Compito breve 1:
Riporta in una tabella Markdown le righe dei record a partire da quella che contiene "Rendered at 1275 by 1650 pixels." e proseguendo fino a quella che contiene "text A continuación", entrambe incluse e senza le righe vuote. Metti il numero progressivo nella colonna "Posizione" e la riga nella colonna "Riga".

Testo fornito:

• • • • • • •

Era la mia prima volta al LDF – nonostante lavori in questo settore da 20 anni – e l’attesa era grande quanto le aspettative. Con questo spirito parto la domenica da Milano, così da potermi tuffare in metropolitana già il lunedì mattina insieme a milioni di londinesi…
Mi armo delle 2 guide (quella ufficiale e la “Icon Trail”, pubblicata dall’omonimo design magazine) per organizzare al meglio le giornate: lunedì Central, martedì East e mercoledì West London, per chiudere in bellezza giovedì con l’apertura delle fiere più importanti. Il Festival può iniziare.
Le giornate sono lunghe ed estenuanti (Londra è molto dispersiva) ma la fatica è compensata dalla visita ad alcuni dei 6 “Design Districts” londinesi. Ma non tutti sono interessanti… Meritano una visita il “Shoreditch Design Triangle”, un quartiere giovane e creativo pieno di negozietti graziosi, così come “Fitzrovia”, piccolo ma affascinante, e il Brompton District, con il Victoria & Albert Museum che da 5 anni è il centro nevralgico della settimana del Design (da non perdere assolutamente la mostra “The Power of Making”!) oltre ad essere il luogo migliore per riposarsi dalle fatiche del Festival.
Mercoledì 21, con le “Press Preview”, si entra nel vivo. Molto interessante, dopo il debutto milanese dello scorso aprile, il gruppo “Designjunction”, di cui ho già parlato in queste pagine ma anche il “Designersblock”, una bella esposizione di giovani creativi, scuole e università del design.

• • • • • • •

Record forniti:
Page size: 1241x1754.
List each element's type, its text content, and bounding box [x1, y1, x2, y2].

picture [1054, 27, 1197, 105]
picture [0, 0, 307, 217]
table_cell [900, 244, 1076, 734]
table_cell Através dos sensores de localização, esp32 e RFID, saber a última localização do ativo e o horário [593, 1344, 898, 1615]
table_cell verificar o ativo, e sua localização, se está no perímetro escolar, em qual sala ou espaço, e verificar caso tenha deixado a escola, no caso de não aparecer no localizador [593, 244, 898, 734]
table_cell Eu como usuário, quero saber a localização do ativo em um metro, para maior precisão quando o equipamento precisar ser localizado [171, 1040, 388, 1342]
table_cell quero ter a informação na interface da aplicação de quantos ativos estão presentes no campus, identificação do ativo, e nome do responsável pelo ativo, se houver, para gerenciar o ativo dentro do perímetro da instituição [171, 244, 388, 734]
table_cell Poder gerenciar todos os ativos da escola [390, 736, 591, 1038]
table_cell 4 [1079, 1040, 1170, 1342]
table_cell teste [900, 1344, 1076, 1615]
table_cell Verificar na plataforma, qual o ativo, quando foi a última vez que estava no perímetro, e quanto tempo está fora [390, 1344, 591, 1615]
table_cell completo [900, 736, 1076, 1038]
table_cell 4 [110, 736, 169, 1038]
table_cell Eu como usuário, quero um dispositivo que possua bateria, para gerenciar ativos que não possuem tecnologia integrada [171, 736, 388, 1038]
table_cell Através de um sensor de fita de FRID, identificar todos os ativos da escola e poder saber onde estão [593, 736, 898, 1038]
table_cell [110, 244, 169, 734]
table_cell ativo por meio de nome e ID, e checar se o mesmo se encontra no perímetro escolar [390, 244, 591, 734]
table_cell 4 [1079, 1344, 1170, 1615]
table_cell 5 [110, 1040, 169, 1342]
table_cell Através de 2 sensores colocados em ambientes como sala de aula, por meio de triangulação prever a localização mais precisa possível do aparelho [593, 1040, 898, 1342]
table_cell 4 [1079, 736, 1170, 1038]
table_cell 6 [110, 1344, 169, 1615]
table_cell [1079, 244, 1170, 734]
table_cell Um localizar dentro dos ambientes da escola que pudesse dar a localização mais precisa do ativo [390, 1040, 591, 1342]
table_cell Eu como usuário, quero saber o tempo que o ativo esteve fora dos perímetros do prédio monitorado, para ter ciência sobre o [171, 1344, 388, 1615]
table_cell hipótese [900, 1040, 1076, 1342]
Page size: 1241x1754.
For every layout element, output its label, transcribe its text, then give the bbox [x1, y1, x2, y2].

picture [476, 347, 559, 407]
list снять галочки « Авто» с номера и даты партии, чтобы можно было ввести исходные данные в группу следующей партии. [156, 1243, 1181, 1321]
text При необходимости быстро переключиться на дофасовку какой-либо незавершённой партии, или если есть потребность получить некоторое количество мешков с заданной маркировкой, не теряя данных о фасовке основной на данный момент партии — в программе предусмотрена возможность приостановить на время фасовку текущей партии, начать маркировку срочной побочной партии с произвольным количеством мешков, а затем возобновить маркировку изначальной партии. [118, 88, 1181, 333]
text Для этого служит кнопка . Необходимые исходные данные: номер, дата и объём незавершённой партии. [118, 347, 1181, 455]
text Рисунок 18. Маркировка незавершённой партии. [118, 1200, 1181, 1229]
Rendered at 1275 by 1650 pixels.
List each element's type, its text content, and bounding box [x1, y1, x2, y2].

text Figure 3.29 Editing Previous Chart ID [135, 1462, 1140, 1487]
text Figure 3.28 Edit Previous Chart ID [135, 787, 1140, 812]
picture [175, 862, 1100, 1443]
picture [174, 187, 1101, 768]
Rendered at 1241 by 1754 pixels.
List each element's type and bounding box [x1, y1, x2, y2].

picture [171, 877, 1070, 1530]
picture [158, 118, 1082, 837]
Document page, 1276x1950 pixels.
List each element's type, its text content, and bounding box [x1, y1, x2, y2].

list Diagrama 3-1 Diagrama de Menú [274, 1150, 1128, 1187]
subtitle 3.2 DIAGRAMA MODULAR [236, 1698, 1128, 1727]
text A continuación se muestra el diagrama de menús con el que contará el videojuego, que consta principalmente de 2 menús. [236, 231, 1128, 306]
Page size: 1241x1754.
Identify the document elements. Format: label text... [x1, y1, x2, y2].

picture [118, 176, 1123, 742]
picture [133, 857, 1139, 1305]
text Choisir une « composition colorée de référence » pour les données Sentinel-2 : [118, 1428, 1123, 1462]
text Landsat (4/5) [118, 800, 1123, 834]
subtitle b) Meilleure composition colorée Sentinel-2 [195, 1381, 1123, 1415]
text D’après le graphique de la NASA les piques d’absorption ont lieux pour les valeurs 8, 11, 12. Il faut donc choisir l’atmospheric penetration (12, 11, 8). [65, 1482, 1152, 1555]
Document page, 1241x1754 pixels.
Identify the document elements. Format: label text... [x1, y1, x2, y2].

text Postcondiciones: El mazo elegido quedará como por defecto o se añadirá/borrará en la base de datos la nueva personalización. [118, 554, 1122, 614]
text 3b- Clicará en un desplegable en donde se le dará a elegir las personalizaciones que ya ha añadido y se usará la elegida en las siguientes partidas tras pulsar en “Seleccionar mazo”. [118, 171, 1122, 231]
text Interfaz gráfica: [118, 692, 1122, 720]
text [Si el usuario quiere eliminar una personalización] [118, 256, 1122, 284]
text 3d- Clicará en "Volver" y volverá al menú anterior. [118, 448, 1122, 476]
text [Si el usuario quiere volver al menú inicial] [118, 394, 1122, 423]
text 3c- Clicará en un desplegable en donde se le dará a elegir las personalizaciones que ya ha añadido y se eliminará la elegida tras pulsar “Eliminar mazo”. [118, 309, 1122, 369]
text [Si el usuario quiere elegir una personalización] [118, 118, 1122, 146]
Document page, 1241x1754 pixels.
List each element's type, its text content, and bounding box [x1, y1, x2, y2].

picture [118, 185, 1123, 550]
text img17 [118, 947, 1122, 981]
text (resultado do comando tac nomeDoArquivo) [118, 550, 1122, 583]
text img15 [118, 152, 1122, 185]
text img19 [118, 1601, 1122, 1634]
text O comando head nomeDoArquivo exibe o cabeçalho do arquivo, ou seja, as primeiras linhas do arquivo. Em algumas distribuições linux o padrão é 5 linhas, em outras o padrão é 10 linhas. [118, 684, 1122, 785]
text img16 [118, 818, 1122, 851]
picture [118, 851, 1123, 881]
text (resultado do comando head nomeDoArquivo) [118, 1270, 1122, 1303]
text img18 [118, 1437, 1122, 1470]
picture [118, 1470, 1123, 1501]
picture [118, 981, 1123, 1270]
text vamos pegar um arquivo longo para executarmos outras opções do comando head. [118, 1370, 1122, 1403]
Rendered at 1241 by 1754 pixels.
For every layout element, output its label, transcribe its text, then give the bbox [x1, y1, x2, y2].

• • • • • • •

Compito breve 2:
Trascrivi alla lettera dal testo fornito il passo che comincia con "Le giornate sono" e prosegue fino a "università del design.".

Risultato atteso 1:
| Posizione | Riga |
|---|---|
| 1 | Rendered at 1275 by 1650 pixels. |
| 2 | List each element's type, its text content, and bounding box [x1, y1, x2, y2]. |
| 3 | text Figure 3.29 Editing Previous Chart ID [135, 1462, 1140, 1487] |
| 4 | text Figure 3.28 Edit Previous Chart ID [135, 787, 1140, 812] |
| 5 | picture [175, 862, 1100, 1443] |
| 6 | picture [174, 187, 1101, 768] |
| 7 | Rendered at 1241 by 1754 pixels. |
| 8 | List each element's type and bounding box [x1, y1, x2, y2]. |
| 9 | picture [171, 877, 1070, 1530] |
| 10 | picture [158, 118, 1082, 837] |
| 11 | Document page, 1276x1950 pixels. |
| 12 | List each element's type, its text content, and bounding box [x1, y1, x2, y2]. |
| 13 | list Diagrama 3-1 Diagrama de Menú [274, 1150, 1128, 1187] |
| 14 | subtitle 3.2 DIAGRAMA MODULAR [236, 1698, 1128, 1727] |
| 15 | text A continuación se muestra el diagrama de menús con el que contará el videojuego, que consta principalmente de 2 menús. [236, 231, 1128, 306] |

Risultato atteso 2:
Le giornate sono lunghe ed estenuanti (Londra è molto dispersiva) ma la fatica è compensata dalla visita ad alcuni dei 6 “Design Districts” londinesi. Ma non tutti sono interessanti… Meritano una visita il “Shoreditch Design Triangle”, un quartiere giovane e creativo pieno di negozietti graziosi, così come “Fitzrovia”, piccolo ma affascinante, e il Brompton District, con il Victoria & Albert Museum che da 5 anni è il centro nevralgico della settimana del Design (da non perdere assolutamente la mostra “The Power of Making”!) oltre ad essere il luogo migliore per riposarsi dalle fatiche del Festival.
Mercoledì 21, con le “Press Preview”, si entra nel vivo. Molto interessante, dopo il debutto milanese dello scorso aprile, il gruppo “Designjunction”, di cui ho già parlato in queste pagine ma anche il “Designersblock”, una bella esposizione di giovani creativi, scuole e università del design.